## Dataset entries
·····
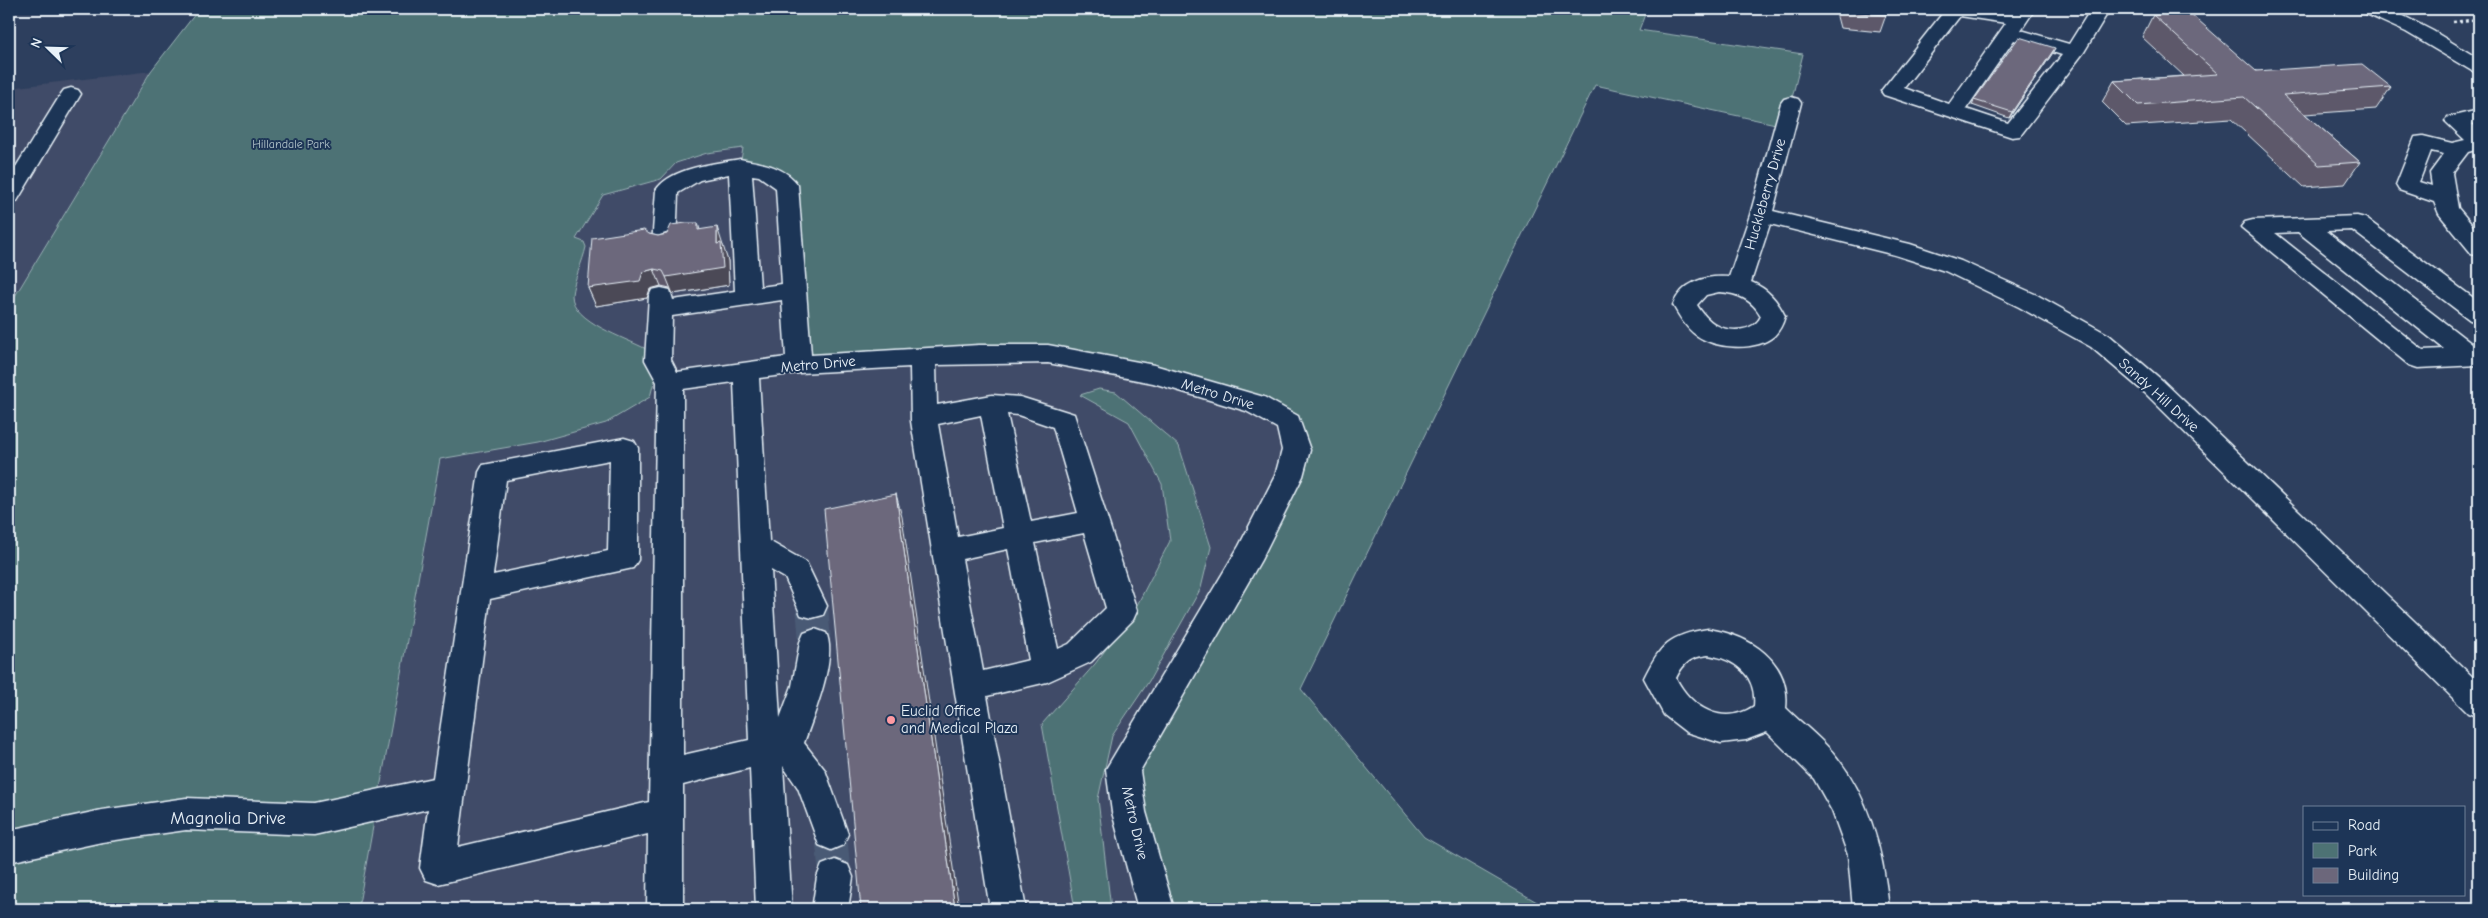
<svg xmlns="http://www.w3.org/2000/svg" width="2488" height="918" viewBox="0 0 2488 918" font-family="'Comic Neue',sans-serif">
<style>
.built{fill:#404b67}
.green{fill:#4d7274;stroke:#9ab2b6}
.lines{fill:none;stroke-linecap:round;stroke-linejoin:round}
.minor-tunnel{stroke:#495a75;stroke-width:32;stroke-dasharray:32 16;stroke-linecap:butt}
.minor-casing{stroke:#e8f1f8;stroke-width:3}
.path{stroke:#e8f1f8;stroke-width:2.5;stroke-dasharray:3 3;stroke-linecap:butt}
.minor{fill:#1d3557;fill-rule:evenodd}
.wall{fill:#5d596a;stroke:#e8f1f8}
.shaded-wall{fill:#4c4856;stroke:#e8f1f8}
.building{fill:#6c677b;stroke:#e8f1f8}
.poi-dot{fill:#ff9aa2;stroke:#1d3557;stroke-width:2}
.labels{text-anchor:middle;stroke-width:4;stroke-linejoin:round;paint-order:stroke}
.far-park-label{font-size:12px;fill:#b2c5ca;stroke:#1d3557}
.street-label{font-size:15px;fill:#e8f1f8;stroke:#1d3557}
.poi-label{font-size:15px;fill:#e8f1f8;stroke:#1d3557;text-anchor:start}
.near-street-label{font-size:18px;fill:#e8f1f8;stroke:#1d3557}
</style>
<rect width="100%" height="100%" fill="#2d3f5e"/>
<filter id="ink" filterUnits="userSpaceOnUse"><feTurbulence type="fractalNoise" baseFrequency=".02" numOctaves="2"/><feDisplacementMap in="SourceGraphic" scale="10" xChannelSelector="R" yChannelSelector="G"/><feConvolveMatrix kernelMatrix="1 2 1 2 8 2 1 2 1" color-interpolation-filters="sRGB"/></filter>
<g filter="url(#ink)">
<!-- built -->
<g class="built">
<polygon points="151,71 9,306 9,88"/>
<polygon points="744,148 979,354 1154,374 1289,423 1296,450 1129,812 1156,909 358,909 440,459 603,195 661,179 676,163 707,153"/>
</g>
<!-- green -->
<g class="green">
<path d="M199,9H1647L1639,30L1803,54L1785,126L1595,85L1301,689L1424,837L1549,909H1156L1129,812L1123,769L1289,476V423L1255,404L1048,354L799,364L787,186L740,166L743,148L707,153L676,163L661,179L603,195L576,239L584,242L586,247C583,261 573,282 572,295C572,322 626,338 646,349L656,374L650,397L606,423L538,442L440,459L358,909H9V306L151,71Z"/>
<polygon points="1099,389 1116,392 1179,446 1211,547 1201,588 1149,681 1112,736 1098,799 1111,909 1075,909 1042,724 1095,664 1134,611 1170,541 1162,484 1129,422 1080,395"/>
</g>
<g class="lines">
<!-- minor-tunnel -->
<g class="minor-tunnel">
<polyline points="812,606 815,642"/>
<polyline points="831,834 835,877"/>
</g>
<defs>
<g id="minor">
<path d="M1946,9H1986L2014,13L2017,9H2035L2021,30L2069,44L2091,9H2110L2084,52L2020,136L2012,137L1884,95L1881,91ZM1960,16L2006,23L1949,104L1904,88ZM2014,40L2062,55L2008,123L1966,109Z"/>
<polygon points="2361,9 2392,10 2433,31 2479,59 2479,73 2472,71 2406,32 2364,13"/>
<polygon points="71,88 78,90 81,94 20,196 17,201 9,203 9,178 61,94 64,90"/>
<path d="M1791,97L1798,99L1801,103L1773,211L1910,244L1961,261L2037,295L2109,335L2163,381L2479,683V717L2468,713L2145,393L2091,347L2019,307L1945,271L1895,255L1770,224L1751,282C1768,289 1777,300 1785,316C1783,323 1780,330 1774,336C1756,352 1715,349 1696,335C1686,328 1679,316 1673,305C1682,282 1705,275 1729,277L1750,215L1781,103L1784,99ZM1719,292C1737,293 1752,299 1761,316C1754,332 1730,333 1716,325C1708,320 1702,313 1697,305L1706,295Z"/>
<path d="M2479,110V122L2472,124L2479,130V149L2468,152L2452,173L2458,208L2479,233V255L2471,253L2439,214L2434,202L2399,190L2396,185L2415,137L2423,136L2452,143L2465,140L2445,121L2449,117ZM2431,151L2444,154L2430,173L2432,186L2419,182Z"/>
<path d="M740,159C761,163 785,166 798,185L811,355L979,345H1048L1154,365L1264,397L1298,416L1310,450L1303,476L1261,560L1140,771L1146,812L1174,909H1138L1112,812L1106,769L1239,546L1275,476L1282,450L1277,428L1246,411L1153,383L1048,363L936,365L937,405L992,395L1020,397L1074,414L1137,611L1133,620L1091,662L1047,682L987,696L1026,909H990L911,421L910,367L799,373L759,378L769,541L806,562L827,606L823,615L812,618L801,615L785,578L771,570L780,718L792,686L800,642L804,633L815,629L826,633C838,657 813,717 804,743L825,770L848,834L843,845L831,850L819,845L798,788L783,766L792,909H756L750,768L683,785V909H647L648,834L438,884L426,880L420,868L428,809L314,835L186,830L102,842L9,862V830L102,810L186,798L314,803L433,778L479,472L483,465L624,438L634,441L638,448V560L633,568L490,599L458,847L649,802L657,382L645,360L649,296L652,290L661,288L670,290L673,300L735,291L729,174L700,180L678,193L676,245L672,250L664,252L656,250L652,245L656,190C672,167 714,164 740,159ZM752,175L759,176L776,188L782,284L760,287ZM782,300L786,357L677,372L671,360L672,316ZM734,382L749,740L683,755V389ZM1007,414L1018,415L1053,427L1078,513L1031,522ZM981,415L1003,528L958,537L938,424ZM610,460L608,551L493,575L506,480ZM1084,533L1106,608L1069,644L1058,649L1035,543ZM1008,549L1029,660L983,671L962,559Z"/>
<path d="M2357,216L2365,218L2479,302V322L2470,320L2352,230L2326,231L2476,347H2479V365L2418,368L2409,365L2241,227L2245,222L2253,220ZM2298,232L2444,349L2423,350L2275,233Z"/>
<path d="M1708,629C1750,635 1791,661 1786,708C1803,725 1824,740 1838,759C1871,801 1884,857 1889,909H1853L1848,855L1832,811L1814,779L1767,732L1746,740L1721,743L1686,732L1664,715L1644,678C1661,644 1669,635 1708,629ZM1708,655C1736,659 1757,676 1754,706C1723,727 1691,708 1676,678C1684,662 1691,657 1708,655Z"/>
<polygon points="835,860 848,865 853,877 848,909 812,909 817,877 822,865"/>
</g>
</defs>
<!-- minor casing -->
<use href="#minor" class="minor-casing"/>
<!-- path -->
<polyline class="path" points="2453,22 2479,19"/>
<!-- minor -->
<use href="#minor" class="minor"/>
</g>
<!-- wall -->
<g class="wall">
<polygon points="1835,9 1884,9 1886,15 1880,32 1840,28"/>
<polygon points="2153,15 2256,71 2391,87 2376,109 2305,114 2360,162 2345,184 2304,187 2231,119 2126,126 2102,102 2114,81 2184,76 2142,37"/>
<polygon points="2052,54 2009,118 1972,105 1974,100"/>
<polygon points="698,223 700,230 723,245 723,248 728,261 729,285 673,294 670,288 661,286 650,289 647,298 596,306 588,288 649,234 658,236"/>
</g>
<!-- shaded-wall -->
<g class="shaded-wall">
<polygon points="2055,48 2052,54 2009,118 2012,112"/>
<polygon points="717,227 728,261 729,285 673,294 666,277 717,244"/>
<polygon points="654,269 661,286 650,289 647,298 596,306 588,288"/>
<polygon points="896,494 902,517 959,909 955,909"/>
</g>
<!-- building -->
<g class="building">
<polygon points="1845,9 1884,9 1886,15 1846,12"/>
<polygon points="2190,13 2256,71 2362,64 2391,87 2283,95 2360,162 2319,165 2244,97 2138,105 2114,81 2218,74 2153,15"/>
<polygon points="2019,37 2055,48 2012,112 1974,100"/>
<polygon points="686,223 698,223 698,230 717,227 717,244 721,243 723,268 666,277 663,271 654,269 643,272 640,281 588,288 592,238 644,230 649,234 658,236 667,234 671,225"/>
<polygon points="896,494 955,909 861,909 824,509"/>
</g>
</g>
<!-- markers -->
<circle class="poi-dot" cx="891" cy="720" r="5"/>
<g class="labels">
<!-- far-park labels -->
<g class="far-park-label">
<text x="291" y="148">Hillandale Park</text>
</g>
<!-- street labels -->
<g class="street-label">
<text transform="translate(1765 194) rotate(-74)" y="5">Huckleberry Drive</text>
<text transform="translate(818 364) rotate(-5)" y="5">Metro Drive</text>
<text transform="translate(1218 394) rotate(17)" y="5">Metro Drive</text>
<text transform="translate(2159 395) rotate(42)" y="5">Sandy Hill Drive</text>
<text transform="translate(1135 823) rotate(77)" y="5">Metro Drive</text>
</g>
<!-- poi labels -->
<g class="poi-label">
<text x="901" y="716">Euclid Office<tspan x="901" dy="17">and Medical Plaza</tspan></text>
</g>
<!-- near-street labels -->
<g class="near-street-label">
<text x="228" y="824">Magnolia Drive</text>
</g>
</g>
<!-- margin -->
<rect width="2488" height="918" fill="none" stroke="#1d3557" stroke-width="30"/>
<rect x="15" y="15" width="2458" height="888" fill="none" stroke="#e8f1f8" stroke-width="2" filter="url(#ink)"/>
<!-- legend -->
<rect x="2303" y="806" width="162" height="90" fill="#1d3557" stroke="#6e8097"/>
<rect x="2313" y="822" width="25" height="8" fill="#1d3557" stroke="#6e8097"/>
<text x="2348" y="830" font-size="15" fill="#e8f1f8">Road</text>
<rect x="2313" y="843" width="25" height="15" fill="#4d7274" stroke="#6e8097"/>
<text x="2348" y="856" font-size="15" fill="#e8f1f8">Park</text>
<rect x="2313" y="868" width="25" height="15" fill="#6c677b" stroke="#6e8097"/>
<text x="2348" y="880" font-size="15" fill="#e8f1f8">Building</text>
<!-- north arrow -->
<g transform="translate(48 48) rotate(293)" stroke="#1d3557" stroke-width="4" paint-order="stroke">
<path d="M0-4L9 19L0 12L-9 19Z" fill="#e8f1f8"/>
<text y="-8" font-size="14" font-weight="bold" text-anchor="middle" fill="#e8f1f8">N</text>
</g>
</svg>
·····
## Work instructions
Go through the data and copy every line that includes "dasharray".

## Task solution
.minor-tunnel{stroke:#495a75;stroke-width:32;stroke-dasharray:32 16;stroke-linecap:butt}
.path{stroke:#e8f1f8;stroke-width:2.5;stroke-dasharray:3 3;stroke-linecap:butt}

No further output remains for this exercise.